Why do I think he is a huge douche? Here are my observations….
He spent 6 million pounds in one month (that is about 10.5 – 12 million US dollars). Why?
He bought a TOWN in Bulgaria (really? really?), and renamed it…. yup you guessed it – Alexander.
He has an oyster Rolex – http://www.rolex.com/en/collection/oyster-perpetual/index.jsp had the entire thing encrusted in diamonds (the entire band) and had No 1 put on the face in saphires.
He bought a new villa when his pad in Manchester wasn’t enough. He wants to tear up the Italian tile in the foyer and … yeah, you guessed it… spell out “No 1” as the “main feature” of the house. He thinks it will define the house. Yeah, define it as the house of the Biggest Douche on Planet Earth.
He has the most fucked up face I have ever seen. He injects himself with some mystery Hollywood shit that costs $2,000 a shot for “eternal youth”. Well dude, with the bad tanning bed tan and the roid muscles, I guess the bad Botox shit in your face was just a foregone conclusion but really?
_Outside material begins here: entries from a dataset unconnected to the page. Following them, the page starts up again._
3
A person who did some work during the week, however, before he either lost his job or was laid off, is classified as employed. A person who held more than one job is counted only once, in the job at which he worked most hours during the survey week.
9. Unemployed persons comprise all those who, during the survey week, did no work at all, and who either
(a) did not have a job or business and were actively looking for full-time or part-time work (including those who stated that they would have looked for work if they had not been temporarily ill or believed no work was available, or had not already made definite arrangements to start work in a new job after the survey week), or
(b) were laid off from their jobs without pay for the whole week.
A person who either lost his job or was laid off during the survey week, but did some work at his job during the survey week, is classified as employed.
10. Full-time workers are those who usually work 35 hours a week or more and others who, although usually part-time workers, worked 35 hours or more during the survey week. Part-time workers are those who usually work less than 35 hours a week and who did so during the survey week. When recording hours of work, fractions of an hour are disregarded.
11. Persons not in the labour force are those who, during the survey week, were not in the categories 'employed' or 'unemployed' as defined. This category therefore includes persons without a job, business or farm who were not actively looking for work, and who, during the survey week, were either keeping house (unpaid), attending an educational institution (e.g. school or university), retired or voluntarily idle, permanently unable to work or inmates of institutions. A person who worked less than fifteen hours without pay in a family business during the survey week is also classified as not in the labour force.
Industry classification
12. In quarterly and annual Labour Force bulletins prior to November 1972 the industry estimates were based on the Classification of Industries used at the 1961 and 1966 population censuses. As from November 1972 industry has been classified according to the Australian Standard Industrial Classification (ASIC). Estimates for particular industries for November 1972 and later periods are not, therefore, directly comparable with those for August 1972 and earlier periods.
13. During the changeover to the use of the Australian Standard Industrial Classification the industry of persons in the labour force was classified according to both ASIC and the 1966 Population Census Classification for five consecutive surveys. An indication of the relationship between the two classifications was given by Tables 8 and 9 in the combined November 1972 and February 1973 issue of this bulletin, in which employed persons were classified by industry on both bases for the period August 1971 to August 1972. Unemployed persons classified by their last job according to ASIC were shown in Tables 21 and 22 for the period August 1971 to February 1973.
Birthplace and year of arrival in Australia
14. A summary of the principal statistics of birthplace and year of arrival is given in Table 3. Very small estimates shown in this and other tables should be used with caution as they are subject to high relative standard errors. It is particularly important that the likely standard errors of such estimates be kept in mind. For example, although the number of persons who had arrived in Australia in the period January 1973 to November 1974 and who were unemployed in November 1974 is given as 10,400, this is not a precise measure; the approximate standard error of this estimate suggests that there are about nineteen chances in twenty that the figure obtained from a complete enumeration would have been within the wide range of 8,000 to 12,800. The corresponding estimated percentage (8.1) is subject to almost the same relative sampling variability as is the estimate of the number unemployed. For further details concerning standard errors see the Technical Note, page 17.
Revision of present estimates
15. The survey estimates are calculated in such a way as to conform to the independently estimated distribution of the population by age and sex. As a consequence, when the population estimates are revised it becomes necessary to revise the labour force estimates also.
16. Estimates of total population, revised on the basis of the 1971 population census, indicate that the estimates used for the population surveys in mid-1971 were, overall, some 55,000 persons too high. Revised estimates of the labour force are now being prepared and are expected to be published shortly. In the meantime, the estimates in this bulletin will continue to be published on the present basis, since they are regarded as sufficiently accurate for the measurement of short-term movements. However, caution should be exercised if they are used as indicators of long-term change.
He is determined to show Bulgarians style in dress so he shows up to a casino with a wide ass collar and a shirt unbuttoned down to his balls to show off his waxed chest. This isn’t style. This is just douchy and you are their King.
Personally, I don’t care how much money he has. I wouldn’t touch him with a 10 ft pole. I wouldn’t marry him for any amount of money. Now if you had my family held hostage – OK. Then I would make sure he vanished as soon as possible and take all his dough for my traumatized trouble. Honestly, if any woman would do him for the dough – shame on you because there are just some things that go beyond the beyond and doing The King of All Douches is one of them.
Hell, I was beading, saw this – it was a train wreck – couldn’t turn away and thought I would share. Now we can all feel better about ourselves knowing that while we may be subsisting on Government Cheese at least we have our self-respect and aren’t a King Douche like this guy.